Jesus Creed

Truth be told, all North Park folks are fans of Mike and Kathy Holmgren. Here’s the story (HT: Lukas):
Seahawks’ Holmgren has haven in lair of the Bears
Full story:
By Greg Bishop
Seattle Times staff reporter
CHICAGO — At the corner of Foster and Albany, north of downtown Chicago, rests a brick sign with fading gold letters. It reads: Holmgren Athletic Complex.
Cars are parallel parked on a nearby street. Four display bumper stickers supporting the hometown football team. This is Chicago Bears country, after all.
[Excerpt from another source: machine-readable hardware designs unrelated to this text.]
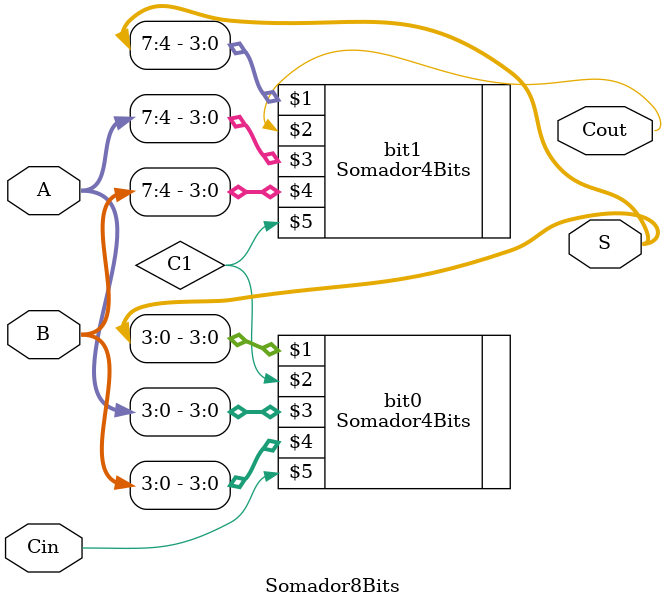
<source format=v>
module Somador8Bits(S, Cout, A, B, Cin);
    input [7:0] A, B;    // Array de inputs
    input Cin;            // Carry-in  (Entrada)
    output [7:0] S;      // Resultado da soma
    output Cout;          // Carry-out (Saída)

    wire C1;  // Carry que vai para o somador de 4 bits superior

    Somador4Bits bit0(S[3:0], C1, A[3:0], B[3:0], Cin); 
    Somador4Bits bit1(S[7:4], Cout, A[7:4], B[7:4], C1);
endmodule
</source>
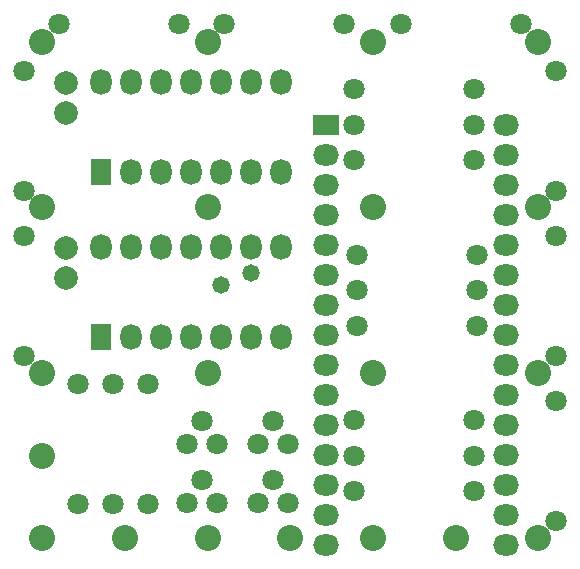
<source format=gbs>
G04 Layer_Color=16711935*
%FSLAX25Y25*%
%MOIN*%
G70*
G01*
G75*
%ADD20C,0.07099*%
%ADD21C,0.07887*%
%ADD22O,0.08674X0.07099*%
%ADD23R,0.08674X0.07099*%
%ADD24C,0.08674*%
%ADD25R,0.07099X0.08674*%
%ADD26O,0.07099X0.08674*%
%ADD27C,0.05800*%
D20*
X120748Y98425D02*
D03*
X160748D02*
D03*
X120748Y86614D02*
D03*
X160748D02*
D03*
X119764Y55118D02*
D03*
X159764D02*
D03*
X119764Y43307D02*
D03*
X159764D02*
D03*
X61339Y187008D02*
D03*
X21339D02*
D03*
X116457D02*
D03*
X76457D02*
D03*
X119764Y165354D02*
D03*
X159764D02*
D03*
X135512Y187008D02*
D03*
X175512D02*
D03*
X9843Y171575D02*
D03*
Y131575D02*
D03*
X119764Y141732D02*
D03*
X159764D02*
D03*
X119764Y153543D02*
D03*
X159764D02*
D03*
X187008Y171575D02*
D03*
Y131575D02*
D03*
X9843Y116457D02*
D03*
Y76457D02*
D03*
X51181Y67244D02*
D03*
Y27244D02*
D03*
X120748Y110236D02*
D03*
X160748D02*
D03*
X187008Y116457D02*
D03*
Y76457D02*
D03*
X27559Y67244D02*
D03*
Y27244D02*
D03*
X39370Y67244D02*
D03*
Y27244D02*
D03*
X119764Y31496D02*
D03*
X159764D02*
D03*
X187008Y61339D02*
D03*
Y21339D02*
D03*
X87520Y47244D02*
D03*
X92520Y54744D02*
D03*
X97520Y47244D02*
D03*
X87520Y27559D02*
D03*
X92520Y35059D02*
D03*
X97520Y27559D02*
D03*
X63898Y47244D02*
D03*
X68898Y54744D02*
D03*
X73898Y47244D02*
D03*
X63898Y27559D02*
D03*
X68898Y35059D02*
D03*
X73898Y27559D02*
D03*
D21*
X23622Y102362D02*
D03*
Y112362D02*
D03*
Y157480D02*
D03*
Y167480D02*
D03*
D22*
X170236Y153543D02*
D03*
Y143543D02*
D03*
Y133543D02*
D03*
Y123543D02*
D03*
Y113543D02*
D03*
Y103543D02*
D03*
Y93543D02*
D03*
Y83543D02*
D03*
Y73543D02*
D03*
Y63543D02*
D03*
Y53543D02*
D03*
Y43543D02*
D03*
Y33543D02*
D03*
Y23543D02*
D03*
Y13543D02*
D03*
X110236D02*
D03*
Y23543D02*
D03*
Y33543D02*
D03*
Y43543D02*
D03*
Y53543D02*
D03*
Y63543D02*
D03*
Y73543D02*
D03*
Y83543D02*
D03*
Y93543D02*
D03*
Y103543D02*
D03*
Y113543D02*
D03*
Y123543D02*
D03*
Y133543D02*
D03*
Y143543D02*
D03*
D23*
Y153543D02*
D03*
D24*
X181102Y15748D02*
D03*
X125984D02*
D03*
X70866D02*
D03*
X15748D02*
D03*
X181102Y70866D02*
D03*
X125984D02*
D03*
X70866D02*
D03*
X15748D02*
D03*
X181102Y125984D02*
D03*
X125984D02*
D03*
X70866D02*
D03*
X15748D02*
D03*
X181102Y181102D02*
D03*
X125984D02*
D03*
X70866D02*
D03*
X15748D02*
D03*
Y43307D02*
D03*
X153543Y15748D02*
D03*
X98425D02*
D03*
X43307D02*
D03*
D25*
X35433Y82677D02*
D03*
Y137795D02*
D03*
D26*
X45433Y82677D02*
D03*
X55433D02*
D03*
X65433D02*
D03*
X75433D02*
D03*
X85433D02*
D03*
X95433D02*
D03*
X75433Y112677D02*
D03*
X65433D02*
D03*
X55433D02*
D03*
X45433D02*
D03*
X35433D02*
D03*
X95433D02*
D03*
X85433D02*
D03*
X45433Y137795D02*
D03*
X55433D02*
D03*
X65433D02*
D03*
X75433D02*
D03*
X85433D02*
D03*
X95433D02*
D03*
X75433Y167795D02*
D03*
X65433D02*
D03*
X55433D02*
D03*
X45433D02*
D03*
X35433D02*
D03*
X95433D02*
D03*
X85433D02*
D03*
D27*
Y104134D02*
D03*
X75394Y100000D02*
D03*
M02*

</source>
Or is it? Another sign outside North Park University contributes to confusion. “Go Bears. Go Seahawks. We support you both.”
Folks at North Park are torn this week. Torn between two football teams bent on bouncing each other out of the NFL playoffs starting at 10 a.m. today. Torn between two families, the Holmgrens and the McCaskeys, owners of the Bears.
“We’re very fortunate as a small school,” said Sue Gost, director of university events. “We’re like Seattle Pacific with two NFL connections. You can’t quantify what they’re worth. But this week, this is football.”
Gost finds herself smack in the middle of alliances. A Bears pennant hangs in her office only a few feet from a picture of the Holmgrens, who own two buildings in the neighborhood and double as her landlord.
She holds two club-level tickets to the game. Asked what she’s going to wear, Gost responds only with “layers.”
Normally, it would be easy for a university in Chicago to pull for the hometown team. But the Holmgrens’ ties to North Park date back almost as far the school itself. And it was established in 1891.
Kathy Holmgren’s grandfather served as pastor of the North Park Covenant Church, which is affiliated with the university. Her parents attended North Park, and she followed the tradition, as did all four Holmgren daughters and two sons-in-law. Kathy Holmgren also was named distinguished alumna this year, and her husband, Seahawks coach Mike Holmgren, holds an honorary degree.
“If a kid wants to get a diverse experience, right in a big city, and a good education, it’s a great little school,” Mike Holmgren said, before quipping, “expensive tuition, though.”
The McCaskey family also boasts two graduates of North Park, Barb and Brian. But the family can’t claim an athletic complex, evidenced in an e-mail Kathy Holmgren sent last week that reminded North Park it doesn’t have a McCaskey Field.
She was joking, but the Holmgren Athletic Complex illustrates her point. It stands out among the brick homes, a Marine Reserve Center and a bus depot.
There are scoreboards, lights, stands and a press box, along with fields for soccer, baseball, softball and football. FieldTurf runs underneath, same as at Qwest Field. The complex cost $4 million, and Gost said the Holmgrens donated the bulk of the money.
Down the street, on a manicured campus next to the Chicago River, is a new 68,000-square-foot recreation center the Holmgrens donated money toward. And there is the golf tournament the university runs each summer that benefits youth in the Albany Park area. Holmgren helped start the tournament, and the Bears coaches participate in it.
“The [Holmgrens] have an aura about them,” said Nicole Daniels, director of external relations for the university. “It sounds hokey, but our school mission statement is ‘preparing students for lives of significance and service.’ The Holmgrens embody that.”
The school dedicated the complex in October 2004. The church baptized one of Holmgren’s grandchildren, and Mike Holmgren sang a duet in church with one of his daughters.
Gost said Holmgren didn’t want publicity. He wanted to talk to students (there are about 3,200 at the school) and talk to football players. At a barbecue at the dedication, Holmgren spoke about the importance of education. His speech moved Gost nearly to tears.
On Friday morning, rain falls from an overcast sky outside of the Holmgren Athletic Complex, another slice of Seattle in Chicago. A few blocks down Foster Avenue, a Bears flag flaps from a front porch. Alliances torn, still, never more evident than this week.
“That’s because of the Holmgrens’ commitment to this neighborhood,” Gost said. “Coach always said we were good to his girls. And if you know coach, if you’re good to his girls, you’re OK.
“When they come here, it’s like they’re coming home.”